Evening lecture on urban permaculture! How to get involved example (city repair in Portland) and our teacher Eric’s inspiring story of food not lawns, how he inspired whole neighborhoods in Sebastopol to work together and create gardens on their front lawns.

(Tues.) Day10. FIRE:
Energy and Bird Language Morning! Conservation, alternative electricity, solar thermal, wind, methane, micro hydro are some of the ways we studied to make alternative energy. Afternoon tracking and naturalism, awareness and bird language in depth! Holistic land management strategies, Allen Savory’s book, cattle grazing for disturbance and regeneration of native plants, preventing erosion. Evening lecture on consensus and starting a campaign, making press release, etc.

(Wed.) Day11. Invisible Structures. Consensus continued, power is earned over time with commitment to the whole. Learning strategies of group development, getting feed back and giving it.
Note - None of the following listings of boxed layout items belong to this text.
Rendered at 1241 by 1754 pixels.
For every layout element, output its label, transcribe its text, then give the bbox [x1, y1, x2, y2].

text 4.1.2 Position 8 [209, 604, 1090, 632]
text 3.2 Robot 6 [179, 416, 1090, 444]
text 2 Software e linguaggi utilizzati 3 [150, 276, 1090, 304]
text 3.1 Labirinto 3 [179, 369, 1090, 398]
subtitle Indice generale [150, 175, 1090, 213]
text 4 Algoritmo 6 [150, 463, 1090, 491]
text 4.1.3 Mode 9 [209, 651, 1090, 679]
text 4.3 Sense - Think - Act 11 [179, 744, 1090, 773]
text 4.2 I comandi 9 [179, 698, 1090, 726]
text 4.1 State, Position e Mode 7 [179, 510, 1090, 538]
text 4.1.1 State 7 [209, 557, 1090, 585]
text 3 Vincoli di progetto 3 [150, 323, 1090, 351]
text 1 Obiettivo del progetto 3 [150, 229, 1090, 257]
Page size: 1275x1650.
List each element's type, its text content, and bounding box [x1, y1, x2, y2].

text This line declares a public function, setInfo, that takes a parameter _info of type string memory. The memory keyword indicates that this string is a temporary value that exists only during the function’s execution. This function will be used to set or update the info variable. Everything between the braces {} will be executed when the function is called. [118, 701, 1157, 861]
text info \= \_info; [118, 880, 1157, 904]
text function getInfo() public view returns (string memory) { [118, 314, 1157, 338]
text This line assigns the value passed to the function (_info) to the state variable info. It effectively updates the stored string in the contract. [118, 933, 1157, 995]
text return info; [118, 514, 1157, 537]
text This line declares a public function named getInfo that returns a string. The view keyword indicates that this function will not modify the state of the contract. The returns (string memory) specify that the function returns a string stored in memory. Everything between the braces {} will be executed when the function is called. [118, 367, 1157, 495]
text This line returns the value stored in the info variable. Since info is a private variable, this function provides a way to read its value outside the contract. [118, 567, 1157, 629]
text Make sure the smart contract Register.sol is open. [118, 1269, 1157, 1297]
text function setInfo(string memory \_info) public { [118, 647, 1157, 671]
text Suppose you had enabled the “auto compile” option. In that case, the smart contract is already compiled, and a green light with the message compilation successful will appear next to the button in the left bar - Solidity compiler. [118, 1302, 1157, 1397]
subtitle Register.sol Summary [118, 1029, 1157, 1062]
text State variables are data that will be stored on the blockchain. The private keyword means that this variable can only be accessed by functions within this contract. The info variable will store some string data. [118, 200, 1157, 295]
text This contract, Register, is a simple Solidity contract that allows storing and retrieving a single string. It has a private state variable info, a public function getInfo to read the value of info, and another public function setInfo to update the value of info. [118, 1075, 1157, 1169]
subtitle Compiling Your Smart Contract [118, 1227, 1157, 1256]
Global economics, local economy, land trusts! local currency, alternative financing!
Afternoon and evening work was done on design project, Star’s land, interview members, take pictures, design, water catchments, community structure, bunkhouse, zone 1 garden and planting plan. Healing from trauma ritual that ended in a laughing circle.

(Thurs.) Day12. Design Projects Continued!

(Fri,) Day 13. Design Presentations. We created an innovative and fun presentation using photo slide show, theater and information Sharing as well as drawings!
Good-bye ritual, making seed balls and singing for one of the teachers who is about to have a baby.